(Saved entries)
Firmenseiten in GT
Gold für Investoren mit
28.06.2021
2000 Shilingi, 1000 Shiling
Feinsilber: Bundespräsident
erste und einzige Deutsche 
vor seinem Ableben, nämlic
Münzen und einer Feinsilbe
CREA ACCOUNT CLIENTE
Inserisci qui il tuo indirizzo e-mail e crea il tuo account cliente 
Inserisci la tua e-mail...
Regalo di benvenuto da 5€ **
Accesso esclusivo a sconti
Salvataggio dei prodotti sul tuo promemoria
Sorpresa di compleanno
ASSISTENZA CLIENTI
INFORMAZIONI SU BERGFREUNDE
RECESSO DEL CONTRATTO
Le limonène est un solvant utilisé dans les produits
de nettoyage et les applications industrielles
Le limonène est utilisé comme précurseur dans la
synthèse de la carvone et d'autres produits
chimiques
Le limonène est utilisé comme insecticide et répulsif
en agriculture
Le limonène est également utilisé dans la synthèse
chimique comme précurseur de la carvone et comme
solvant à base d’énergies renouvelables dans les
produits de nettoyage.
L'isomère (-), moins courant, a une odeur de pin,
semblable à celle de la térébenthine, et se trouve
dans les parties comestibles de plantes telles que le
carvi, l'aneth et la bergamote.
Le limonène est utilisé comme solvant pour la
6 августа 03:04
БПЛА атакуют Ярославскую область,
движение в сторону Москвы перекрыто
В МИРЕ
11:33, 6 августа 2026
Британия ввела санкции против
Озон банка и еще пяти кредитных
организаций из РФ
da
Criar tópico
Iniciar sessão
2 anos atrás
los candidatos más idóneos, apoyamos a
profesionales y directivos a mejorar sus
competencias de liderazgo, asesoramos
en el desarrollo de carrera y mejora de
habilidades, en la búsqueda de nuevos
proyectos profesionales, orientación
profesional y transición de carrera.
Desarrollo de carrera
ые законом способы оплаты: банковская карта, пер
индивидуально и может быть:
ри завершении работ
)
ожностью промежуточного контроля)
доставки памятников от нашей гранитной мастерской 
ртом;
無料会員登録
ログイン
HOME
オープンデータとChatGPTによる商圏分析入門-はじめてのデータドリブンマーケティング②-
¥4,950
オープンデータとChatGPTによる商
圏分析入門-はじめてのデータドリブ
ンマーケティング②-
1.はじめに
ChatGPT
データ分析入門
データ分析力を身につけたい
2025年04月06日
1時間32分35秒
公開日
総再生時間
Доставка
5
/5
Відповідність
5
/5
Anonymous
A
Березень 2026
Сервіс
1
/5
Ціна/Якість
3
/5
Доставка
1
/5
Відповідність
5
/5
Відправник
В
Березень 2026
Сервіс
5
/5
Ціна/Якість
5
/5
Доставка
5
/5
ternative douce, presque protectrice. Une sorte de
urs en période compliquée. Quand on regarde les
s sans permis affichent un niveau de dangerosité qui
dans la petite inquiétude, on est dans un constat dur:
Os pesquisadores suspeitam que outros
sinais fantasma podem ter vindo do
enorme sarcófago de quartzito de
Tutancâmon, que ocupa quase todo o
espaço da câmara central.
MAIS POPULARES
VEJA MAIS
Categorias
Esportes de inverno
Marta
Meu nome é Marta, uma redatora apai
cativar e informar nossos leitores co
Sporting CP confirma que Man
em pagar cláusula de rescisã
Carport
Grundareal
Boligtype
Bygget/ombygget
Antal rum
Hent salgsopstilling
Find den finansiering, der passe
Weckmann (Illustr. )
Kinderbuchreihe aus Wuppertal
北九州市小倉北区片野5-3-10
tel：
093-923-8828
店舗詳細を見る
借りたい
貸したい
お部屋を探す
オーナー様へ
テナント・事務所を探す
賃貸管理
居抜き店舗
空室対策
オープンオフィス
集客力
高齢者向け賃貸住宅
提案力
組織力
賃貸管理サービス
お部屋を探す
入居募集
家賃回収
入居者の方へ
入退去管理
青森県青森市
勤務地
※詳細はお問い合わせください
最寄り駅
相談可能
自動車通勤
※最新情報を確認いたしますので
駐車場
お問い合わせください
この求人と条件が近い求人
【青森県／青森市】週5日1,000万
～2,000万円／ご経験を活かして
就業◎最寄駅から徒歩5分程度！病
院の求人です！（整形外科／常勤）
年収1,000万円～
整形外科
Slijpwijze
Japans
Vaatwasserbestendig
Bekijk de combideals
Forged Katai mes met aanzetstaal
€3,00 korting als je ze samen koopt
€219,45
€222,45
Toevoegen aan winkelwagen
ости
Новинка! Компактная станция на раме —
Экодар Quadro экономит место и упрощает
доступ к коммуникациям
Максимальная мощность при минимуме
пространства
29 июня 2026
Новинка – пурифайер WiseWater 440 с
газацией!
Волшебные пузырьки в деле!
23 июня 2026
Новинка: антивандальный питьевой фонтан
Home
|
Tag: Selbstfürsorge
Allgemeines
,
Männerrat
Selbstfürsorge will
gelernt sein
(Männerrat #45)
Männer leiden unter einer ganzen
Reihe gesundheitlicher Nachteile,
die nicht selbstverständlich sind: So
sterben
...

## Instructions to follow
Each line in the entries above, starting at the line with "en agriculture" and ending at the line with "6 августа 03:04", is to be printed exactly, and only those lines.

## Response area
en agriculture
Le limonène est également utilisé dans la synthèse
chimique comme précurseur de la carvone et comme
solvant à base d’énergies renouvelables dans les
produits de nettoyage.
L'isomère (-), moins courant, a une odeur de pin,
semblable à celle de la térébenthine, et se trouve
dans les parties comestibles de plantes telles que le
carvi, l'aneth et la bergamote.
Le limonène est utilisé comme solvant pour la
6 августа 03:04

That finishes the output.